Photosystem I is the most efficient photosynthetic enzyme with structure and composition highly conserved among all oxygenic phototrophs. Cyanobacterial Photosystem I is typically associated into trimers for reasons that are still debated. Almost universally, Photosystem I contains a number of long-wavelength-absorbing 'red' chlorophylls (Chls), that have a sizeable effect on the excitation energy transfer and trapping. Here we present spectroscopic comparison of trimeric Photosystem I from Synechocystis PCC 6803 with a monomeric complex from the ΔpsaL mutant and a 'minimal' monomeric complex ΔFIJL, containing only subunits A, B, C, D, E, K and M. The quantum yield of photochemistry at room temperature was the same in all complexes, demonstrating the functional robustness of this photosystem. The monomeric complexes had a reduced far-red absorption and emission equivalent to the loss of 1.5-2 red Chls emitting at 710-715 nm, whereas the longest-wavelength emission at 722 nm was not affected. The picosecond fluorescence kinetics at 77 K showed spectrally and kinetically distinct red Chls in all complexes and equilibration times of up to 50 ps. We found that the red Chls are not irreversible traps at 77 K but can still transfer excitations to the reaction centre, especially in the trimeric complexes.

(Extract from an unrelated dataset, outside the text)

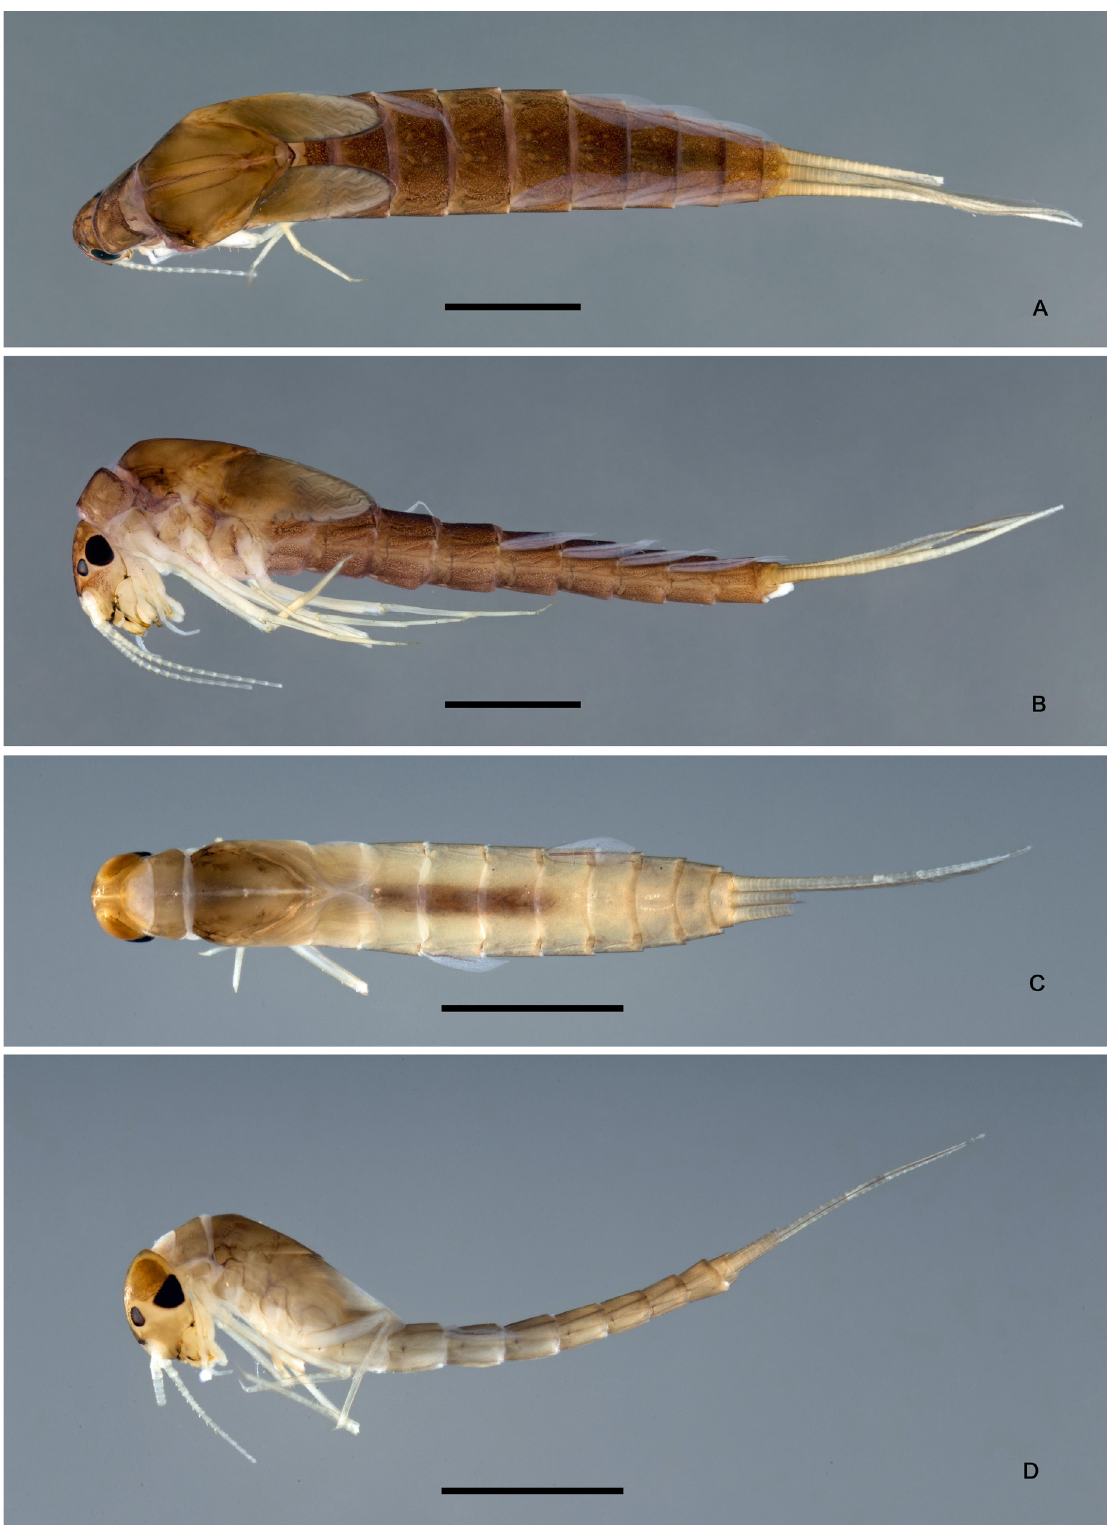
Fig. 12. Habitus, larvae. A . Procerobaetis leptobranchius gen. et sp. nov., dorsal view. B . P. leptobranchius gen. et sp. nov., lateral view. C . P. petersorum gen. et sp. nov., dorsal view. D . P. petersorum gen. et sp. nov., lateral view. Scale bars: 1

Structure-based Förster energy transfer calculations support the assignment of the lowest-energy state to the Chl pair B37/B38 and the trimer-specific red Chl emission to Chls A32/B7 located at the monomer-monomer interface. These intermediate-energy red Chls facilitate energy migration from the lowest-energy states to the reaction centre.